Exercise: Exclude all images and print the entries below exactly.

Data excerpts:

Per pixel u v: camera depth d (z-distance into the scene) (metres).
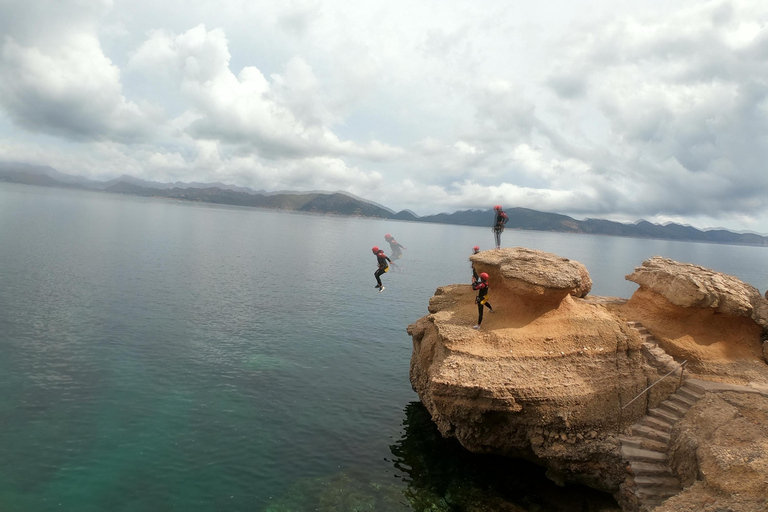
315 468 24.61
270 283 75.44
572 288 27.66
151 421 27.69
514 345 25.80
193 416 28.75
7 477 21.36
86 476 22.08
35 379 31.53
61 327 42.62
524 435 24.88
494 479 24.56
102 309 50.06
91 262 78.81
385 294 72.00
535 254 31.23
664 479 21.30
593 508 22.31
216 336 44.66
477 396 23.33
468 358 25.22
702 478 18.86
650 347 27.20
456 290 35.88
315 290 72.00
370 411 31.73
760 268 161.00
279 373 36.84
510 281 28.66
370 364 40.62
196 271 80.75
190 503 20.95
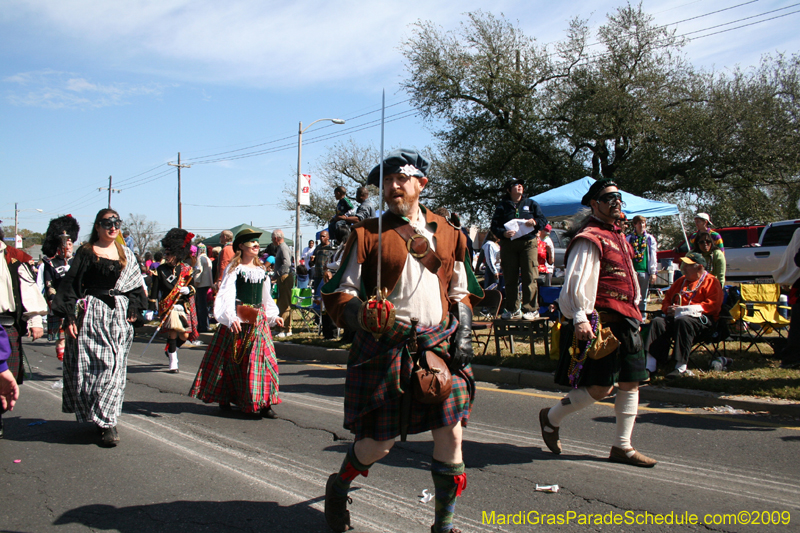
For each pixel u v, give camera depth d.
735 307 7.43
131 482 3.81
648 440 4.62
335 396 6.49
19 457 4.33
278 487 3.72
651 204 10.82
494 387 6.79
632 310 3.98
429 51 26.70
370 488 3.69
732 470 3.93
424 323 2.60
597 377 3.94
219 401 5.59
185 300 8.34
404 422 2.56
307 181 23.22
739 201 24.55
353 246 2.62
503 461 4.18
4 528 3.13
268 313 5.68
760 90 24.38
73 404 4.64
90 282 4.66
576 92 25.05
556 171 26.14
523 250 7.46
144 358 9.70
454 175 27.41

Response area:
Per pixel u v: camera depth d (z-distance into the scene) (metres).
315 468 24.61
270 283 75.44
572 288 27.66
151 421 27.69
514 345 25.80
193 416 28.75
7 477 21.36
86 476 22.08
35 379 31.53
61 327 42.62
524 435 24.88
494 479 24.56
102 309 50.06
91 262 78.81
385 294 72.00
535 254 31.23
664 479 21.30
593 508 22.31
216 336 44.66
477 396 23.33
468 358 25.22
702 478 18.86
650 347 27.20
456 290 35.88
315 290 72.00
370 411 31.73
760 268 161.00
279 373 36.84
510 281 28.66
370 364 40.62
196 271 80.75
190 503 20.95
For each pixel u v, give camera depth d.
735 307 7.43
131 482 3.81
648 440 4.62
335 396 6.49
19 457 4.33
278 487 3.72
651 204 10.82
494 387 6.79
632 310 3.98
429 51 26.70
370 488 3.69
732 470 3.93
424 323 2.60
597 377 3.94
219 401 5.59
185 300 8.34
404 422 2.56
307 181 23.22
739 201 24.55
353 246 2.62
503 461 4.18
4 528 3.13
268 313 5.68
760 90 24.38
73 404 4.64
90 282 4.66
576 92 25.05
556 171 26.14
523 250 7.46
144 358 9.70
454 175 27.41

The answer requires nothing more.